In de wet is opgenomen dat herplaatsing binnen een redelijke termijn dient plaats te vinden. De redelijke termijn waar hierop gedoeld wordt, is gelijkgesteld aan de wettelijke opzegtermijn die in acht dient te worden genomen. De opzegtermijn varieert al naar gelang de lengte van het dienstverband (tussen die één en vier maanden). Een eventuele tussen partijen overeengekomen langer of korter durende opzegtermijn wordt hierbij buiten beschouwing gelaten. De zoektocht naar een (toekomstige) passende functie zal zich dus moeten uitstrekken over de wettelijke opzegtermijn. Dat betekent dus dat niet alleen naar de huidige vacature lijst gekeken moet worden, maar dat ook vrijkomende functies binnen de betreffende redelijke termijn in kaart moeten worden gebracht. In dit kader is van belang dat ook functies in aanmerking komen die op dat moment nog door tijdelijke krachten of zelfstandigen worden bezet. Als een werknemer weet aan te tonen dat een dergelijke functie binnen de termijn vrij zal komen, zal een rechter dus niet tot ontbinding van de arbeidsovereenkomst overgaan.

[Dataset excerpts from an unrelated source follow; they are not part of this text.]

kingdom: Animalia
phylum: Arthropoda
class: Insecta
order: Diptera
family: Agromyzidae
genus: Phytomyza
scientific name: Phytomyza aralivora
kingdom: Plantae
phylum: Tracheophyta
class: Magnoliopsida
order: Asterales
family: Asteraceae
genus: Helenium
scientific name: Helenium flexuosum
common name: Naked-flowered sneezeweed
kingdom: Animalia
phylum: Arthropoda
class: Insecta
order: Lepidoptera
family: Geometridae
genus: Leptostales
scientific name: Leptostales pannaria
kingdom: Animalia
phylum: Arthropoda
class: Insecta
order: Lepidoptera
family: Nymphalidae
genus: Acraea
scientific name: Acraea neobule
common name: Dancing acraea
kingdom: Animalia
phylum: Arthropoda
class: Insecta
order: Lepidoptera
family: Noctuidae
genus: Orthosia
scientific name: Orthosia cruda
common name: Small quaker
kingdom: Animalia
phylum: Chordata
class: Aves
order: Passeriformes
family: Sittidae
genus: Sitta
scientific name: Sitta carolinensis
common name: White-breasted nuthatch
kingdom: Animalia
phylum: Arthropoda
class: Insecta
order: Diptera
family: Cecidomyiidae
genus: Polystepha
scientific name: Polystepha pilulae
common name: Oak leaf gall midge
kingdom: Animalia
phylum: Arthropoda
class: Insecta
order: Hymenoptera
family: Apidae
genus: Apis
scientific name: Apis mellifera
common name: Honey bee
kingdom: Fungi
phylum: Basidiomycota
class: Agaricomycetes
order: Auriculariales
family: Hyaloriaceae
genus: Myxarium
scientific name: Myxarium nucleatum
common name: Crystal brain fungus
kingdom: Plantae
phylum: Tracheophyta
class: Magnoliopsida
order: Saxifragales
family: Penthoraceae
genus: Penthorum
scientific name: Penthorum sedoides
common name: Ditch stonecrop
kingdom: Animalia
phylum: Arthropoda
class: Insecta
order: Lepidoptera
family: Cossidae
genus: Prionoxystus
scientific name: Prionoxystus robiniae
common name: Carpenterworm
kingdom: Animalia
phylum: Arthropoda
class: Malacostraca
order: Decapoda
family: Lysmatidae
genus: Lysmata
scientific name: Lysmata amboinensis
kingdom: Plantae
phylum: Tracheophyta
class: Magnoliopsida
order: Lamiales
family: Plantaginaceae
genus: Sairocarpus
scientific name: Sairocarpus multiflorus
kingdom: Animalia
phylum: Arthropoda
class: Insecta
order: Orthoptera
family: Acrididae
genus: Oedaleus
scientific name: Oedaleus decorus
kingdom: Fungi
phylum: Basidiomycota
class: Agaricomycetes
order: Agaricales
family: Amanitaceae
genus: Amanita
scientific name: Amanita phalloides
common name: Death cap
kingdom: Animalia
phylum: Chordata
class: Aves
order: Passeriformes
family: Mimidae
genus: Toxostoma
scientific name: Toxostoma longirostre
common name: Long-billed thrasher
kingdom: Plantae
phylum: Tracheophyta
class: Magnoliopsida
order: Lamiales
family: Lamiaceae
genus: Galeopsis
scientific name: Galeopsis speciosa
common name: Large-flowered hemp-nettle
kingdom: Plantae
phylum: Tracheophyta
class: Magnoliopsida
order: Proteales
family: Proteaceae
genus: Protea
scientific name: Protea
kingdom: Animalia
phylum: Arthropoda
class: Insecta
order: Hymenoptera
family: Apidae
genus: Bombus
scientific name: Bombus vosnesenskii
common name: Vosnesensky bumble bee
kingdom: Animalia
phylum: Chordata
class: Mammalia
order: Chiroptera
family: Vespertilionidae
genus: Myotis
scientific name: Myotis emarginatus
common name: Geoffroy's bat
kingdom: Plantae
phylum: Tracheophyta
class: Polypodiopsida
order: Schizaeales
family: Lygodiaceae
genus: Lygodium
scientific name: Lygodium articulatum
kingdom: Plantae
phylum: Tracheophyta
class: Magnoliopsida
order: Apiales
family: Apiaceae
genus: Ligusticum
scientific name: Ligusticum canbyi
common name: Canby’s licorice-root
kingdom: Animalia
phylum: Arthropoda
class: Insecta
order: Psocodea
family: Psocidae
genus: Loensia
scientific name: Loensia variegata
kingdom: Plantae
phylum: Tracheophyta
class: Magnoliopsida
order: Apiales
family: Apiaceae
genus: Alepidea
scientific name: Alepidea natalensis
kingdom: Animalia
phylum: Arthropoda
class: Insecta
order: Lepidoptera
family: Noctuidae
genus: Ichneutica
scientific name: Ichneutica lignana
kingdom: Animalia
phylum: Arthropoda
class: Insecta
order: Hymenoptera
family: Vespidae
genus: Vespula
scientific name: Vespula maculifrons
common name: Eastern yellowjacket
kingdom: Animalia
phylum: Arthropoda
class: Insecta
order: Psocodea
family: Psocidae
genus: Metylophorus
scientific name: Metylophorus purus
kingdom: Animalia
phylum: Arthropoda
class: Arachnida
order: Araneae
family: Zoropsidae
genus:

- Ligt herplaatsing in de rede?
In bepaalde gevallen kan herplaatsing van een werknemer voor een werknemer of werkgever niet in de rede liggen ondanks dat wel een passende functie voorhanden is. Dit is bijvoorbeeld het geval wanneer een werknemer fors in inkomen achteruitgaat of een te grote afstand moet reizen wanneer herplaatsing bij een andere vestiging zou plaatsvinden. Ook kan worden gedacht aan een (ernstig) verstoorde arbeidsrelatie of een disfunctionerende werknemer, wanneer een werkgever van mening is dat de werknemer bepaalde kerncompetenties mist die noodzakelijk zijn voor de betreffende ‘passende’ functie. Of van zo’n uitzonderingssituatie sprake is, zal van geval tot geval moeten worden beoordeeld.